Larisa Shepitko, a talented director, writer, and actress, was born in 1938. Despite her unfortunately short career, she left a lasting impact on the world of cinema with her exceptional talent and storytelling abilities. As of 2024, Larisa Shepitko's net worth is estimated to be between $100,000 and $1 million, which is a testament to her success and the value her work holds. Though her life was cut tragically short, her contributions to the film industry will always be remembered and appreciated by fans and aspiring filmmakers alike.

Some Larisa Shepitko images

Biography/Timeline

1954

Shepitko was born in Artemovsk. In 1954 Shepitko graduated high school in Lviv. She went to the All-Union State Institute of Cinematography in Moscow as a student of Alexander Dovzhenko. She was a student of Dovzhenko's for 18 months until he died in 1956. Shepitko graduated from VGIK in 1963 with her prize winning diploma film Heat, made when she was 22 years old. It tells the story of a new farming community in Central Asia during the mid-1950s.

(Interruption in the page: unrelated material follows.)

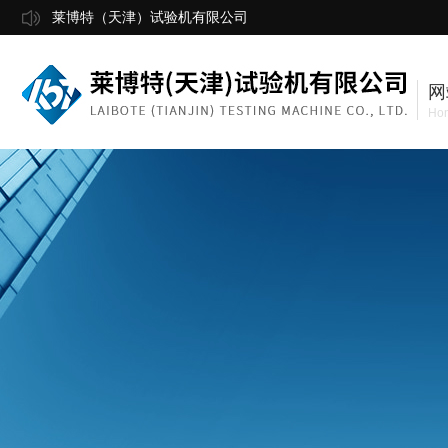
莱博特（天津）试验机有限公司
网
Ho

During the editing phase of the film Larisa Shepitko was helped by Elem Klimov who also was a student at VGIK at that time. In 1963 they married and their one child, Anton was born in 1973. Heat won the Symposium Grand Prix ex aequo at the Karlovy Vary IFF in 1964 and an award at the All-Union Film Festival in Leningrad.

1967

In 1967 she shot the second of the three stories in the “Beginning of an unknown era” entitled “Homeland of electricity”. The first and the second stories were projected 20 years later. The last one hasn’t been found yet.

1969

In 1969 she shot her first color film, a musical fantasy film titled In the 13th hour of the night, a New Year's revue starring Vladimir Basov, Georgy Vitsin, Zinovy Gerdt, Spartak Mishulin and Anatoly Papanov.

1971

Shepitko's third film was You and I (1971). This was her second film in color, and the last. It was favorably received at the Venice Film Festival, but lacked proper public exposure in the Soviet Union.

1972

Shepitko's next film Wings concerns a much-decorated female fighter pilot of World War II. The pilot, now principal of a vocational college, is out of touch with her daughter and the new generation. The film aroused considerable Soviet press controversy at the time, as films were not meant to depict conflicts between children and parents (Vronskaya 1972, p. 39).

1977

The Ascent (1977) was her last completed film and the one which garnered the most attention in the West. The actors Boris Plotnikov and Vladimir Gostyukhin received their first major roles in the film. In it, Shepitko returns to the sufferings of World War II, chronicling the trials and tribulations of a group of partisans in Belarus in the bleak winter of 1942. Two of the partisans are captured by the Wehrmacht and then interrogated by a local collaborator, played by Anatoly Solonitsyn, before four of them are executed in public. This depiction of the martyrdom of the Soviets owes much to Christian iconography. The Ascent won the Golden Bear at the 27th Berlin International Film Festival in 1977.

1978

Shepitko's growing international reputation led to an invitation to serve on the jury at the 28th Berlin International Film Festival in 1978. However, she was unable to complete any other films.

1979

Shepitko died in a car crash on a highway near the city of Tver with four members of her shooting team in 1979 while scouting locations for her planned adaptation of the novel Farewell to Matyora by Valentin Rasputin. Her husband, the Director Elem Klimov, finished the work under the title Farewell and also made a 25-minute tribute entitled Larisa (1980).